Evaluating brand awareness surveys in minutes instead of hours
This article will walk you through the process of automatically analyzing brand awareness like questions, using codit.co.
Say you have published a survey on Google forms (or even better, using one of the beautiful questionnaires from Typeform), asking participants a simple question:
What bank(s) would you consider for your personal banking needs?
As result, you are interested in the counts of how often specific institutes were mentioned — something similar to this chart.
You would think this should be a no-brainer, right? Well, not so fast. The responses now start to trickle in, and they make you sigh:
- Credit Suissse
- UBS/Merrill Lynch
- Raiffeisen Merryll Lynch
There are two obvious problems:
- Typos are abundant (you’d be baffled to see how many variants there are of misspelling “Merrill Lynch”)
- Although you have provided 5 fields into which people could type the brand names, many just used the first one, into which they entered multiple brands. For separating multiple brands, some used commas, some dashes. Others didn’t add any delimiter at all.
You ponder on how to proceed.
Either, you go through every single response and fill out a tally sheet. This traditional approach would definitely work, but given that hundreds or even thousands of people participated in your super-intriguing survey, it would probably take you a day’s worth of effort to get this done.
Alternatively, you could try using a standard survey analysis or NLP software, in which you would have to define rules by hand on which kinds of spellings belong together.
Finally, you could fire up Python or R and try to figure out a way of doing this at least semi-automatically. But everyone who has ever done any real data science work knows, this is no easy task and there is no guarantee it will work, leave alone being applicable to future datasets.
None of these options looks very attractive.
So, how is it done instead? Statistics and machine learning to the rescue
At codit.co, we have developed a sophisticated method, to analyze questions like this [also known as list- or semi-open questions] with only a few clicks. Our approach heavily relies on statistics but also makes use of the combined knowledge present in all surveys evaluated on the platform.
1. Upload your data
You can download our example dataset here.
(Note: All data is artificially generated and does not represent any real consumer opinions)
After having created an account on codit.co, click Import
➡ Select the file you downloaded above, click Next
➡ Choose List question, click Next
➡ Name the project Demo: Bank awareness, hit Save
2. Run the Auto-Coder
Open the project you just created.
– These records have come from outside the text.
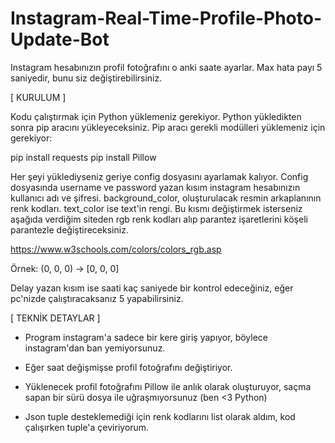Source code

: # Instagram-Real-Time-Profile-Photo-Update-Bot

Instagram hesabınızın profil fotoğrafını o anki saate ayarlar. Max hata payı 5 saniyedir, bunu siz değiştirebilirsiniz.


[ KURULUM ]

Kodu çalıştırmak için Python yüklemeniz gerekiyor. Python yükledikten sonra pip aracını yükleyeceksiniz. Pip aracı gerekli modülleri yüklemeniz için gerekiyor:

pip install requests
pip install Pillow


Her şeyi yüklediyseniz geriye config dosyasını ayarlamak kalıyor. Config dosyasında username ve password yazan kısım instagram hesabınızın kullanıcı adı ve şifresi. background_color, oluşturulacak resmin arkaplanının renk kodları. text_color ise text'in rengi. Bu kısmı değiştirmek isterseniz aşağıda verdiğim siteden rgb renk kodları alıp parantez işaretlerini köşeli parantezle değiştireceksiniz.

https://www.w3schools.com/colors/colors_rgb.asp

Örnek:
(0, 0, 0) -> [0, 0, 0]

Delay yazan kısım ise saati kaç saniyede bir kontrol edeceğiniz, eğer pc'nizde çalıştıracaksanız 5 yapabilirsiniz.


[ TEKNİK DETAYLAR ]

+ Program instagram'a sadece bir kere giriş yapıyor, böylece instagram'dan ban yemiyorsunuz.

+ Eğer saat değişmişse profil fotoğrafını değiştiriyor.

+ Yüklenecek profil fotoğrafını Pillow ile anlık olarak oluşturuyor, saçma sapan bir sürü dosya ile uğraşmıyorsunuz (ben <3 Python)

+ Json tuple desteklemediği için renk kodlarını list olarak aldım, kod çalışırken tuple'a çeviriyorum.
A wizard guiding you through the process will pop up when you open the project the first time, hit Next.
You can see, that the software was able to group various different spelling variants into the correct categories. It is even smart enough to notice, that “Bank of America” is an entity consisting of multiple words and should be kept together, while “Bank Raiffeisen” (which does occur in the demo file a couple of times) is not a term which makes sense.
You can play around with the Minimum count and Similarity levers, but the default settings already provide great results. There are only a few minor things we want to correct, but we will do that in the next step. In this view, it makes sense to get the categories rather too fine-grained, than too coarse. The reason is simple: Merging and deleting, later on, is easy, separating is hard.
We don’t actually need to do anything else than hitting Save. Proceed to reading the further instructions and press close.
3. Refine results
We’re almost done, only a few details require tweaking.
When checking the resulting codes, we see that “USB” and “UBS” are separate. To merge them, select both rows and click the Layers icon on the top right (see the screenshot below).
Then, select Merrill Lynch and Bank of America, click the edit button and change their category to US Institutes. Do the equivalent for the Swiss Institutes. Finally, remove the Other code, as it is not used here and sort the codes by their category by clicking on the Category header.
Et voilà! You’re done. Your resulting graph (which you find in the Code Frequencies tab) should now look exactly like the one presented at the beginning of this post. You can of course also download the detailed results as Excel, SPSS, CSV or JSON files.
What we’re most proud of: The entire process took less than 20 clicks and no more than 5 minutes to complete and is of the same or even better quality, compared to doing everything by hand.